▶ _Texte_:
Menu
Libération
Série

Sable émouvant

Article réservé aux abonnés
LES MUSTS ESTIVAUX (Fin) Aujourd'hui, ces petits grains sans lesquels la plage n'est pas tout à fait la plage.
publié le 12 juillet 2008 à 4h17

Probablement parce que le sable évoque le flux du temps, cette fuite ouverte par où chaque seconde de nos vies s'écoule en hémorragie, le sable c'est aussi l'amour dans ce qu'il a de plus éperdu. Les premiers mots d'amour sont écrits dans le sable, du bout d'un doigt qui s'amuse ensuite à caresser la colonne vertébrale d'un dos nu. Sensation fugitive et douce. Du grain de sable au grain de peau, il s'établit comme une continuité du désir et c'est peut-être pourquoi, dans Hiroshima mon amour, les premières images du film d'Alain Resnais montrent un dos d'homme en gros plan, qu'une main de femme caresse, et auquel se superposent des images d'érosion. La peau passe à travers une sorte de filtre nucléaire qui la brûle, la désagrège, la pulvérise, la ronge et lui fait prendre l'aspect d'une photo ancienne. Cet amour-là est déjà mort, au moment même où l'homme et la femme jouissent. Avec la même frénétique conscience de leur fragilité, les héros de la Femme des sables s'étreignent. Dans ce film de Teshigahara, ils s'affrontent en silence dans un trou profond au milieu des dunes. Des grains de sable collés aux paupières, aux ongles, ils s'embrassent passionnément alors que la fosse menace de se refermer sur leurs corps. Le mot sable évoque aussi immédiatement la scène de l'étreinte sur la plage dans Tant qu'il y aura des hommes.

▶ _Données de travail_:
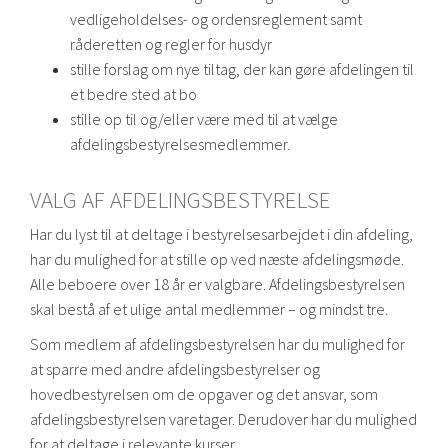
vedligeholdelses- og ordensreglement samt
råderetten og regler for husdyr
stille forslag om nye tiltag, der kan gøre afdelingen til
et bedre sted at bo
stille op til og/eller være med til at vælge
afdelingsbestyrelsesmedlemmer.
VALG AF AFDELINGSBESTYRELSE
Har du lyst til at deltage i bestyrelsesarbejdet i din afdeling,
har du mulighed for at stille op ved næste afdelingsmøde.
Alle beboere over 18 år er valgbare. Afdelingsbestyrelsen
skal bestå af et ulige antal medlemmer – og mindst tre.
Som medlem af afdelingsbestyrelsen har du mulighed for
at sparre med andre afdelingsbestyrelser og
hovedbestyrelsen om de opgaver og det ansvar, som
afdelingsbestyrelsen varetager. Derudover har du mulighed
for at deltage i relevante kurser.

▶ _Consigne 1_:
Relevez tous les titres de films cités dans l'article sur le sable.
▶ _Consigne 2_:
Recopiez à l'identique toutes les lignes des données de travail figurant plus haut, en omettant les images.

▶ _Votre réponse 1_:
- Hiroshima mon amour
- la Femme des sables
- Tant qu'il y aura des hommes

▶ _Votre réponse 2_:
vedligeholdelses- og ordensreglement samt
råderetten og regler for husdyr
stille forslag om nye tiltag, der kan gøre afdelingen til
et bedre sted at bo
stille op til og/eller være med til at vælge
afdelingsbestyrelsesmedlemmer.
VALG AF AFDELINGSBESTYRELSE
Har du lyst til at deltage i bestyrelsesarbejdet i din afdeling,
har du mulighed for at stille op ved næste afdelingsmøde.
Alle beboere over 18 år er valgbare. Afdelingsbestyrelsen
skal bestå af et ulige antal medlemmer – og mindst tre.
Som medlem af afdelingsbestyrelsen har du mulighed for
at sparre med andre afdelingsbestyrelser og
hovedbestyrelsen om de opgaver og det ansvar, som
afdelingsbestyrelsen varetager. Derudover har du mulighed
for at deltage i relevante kurser.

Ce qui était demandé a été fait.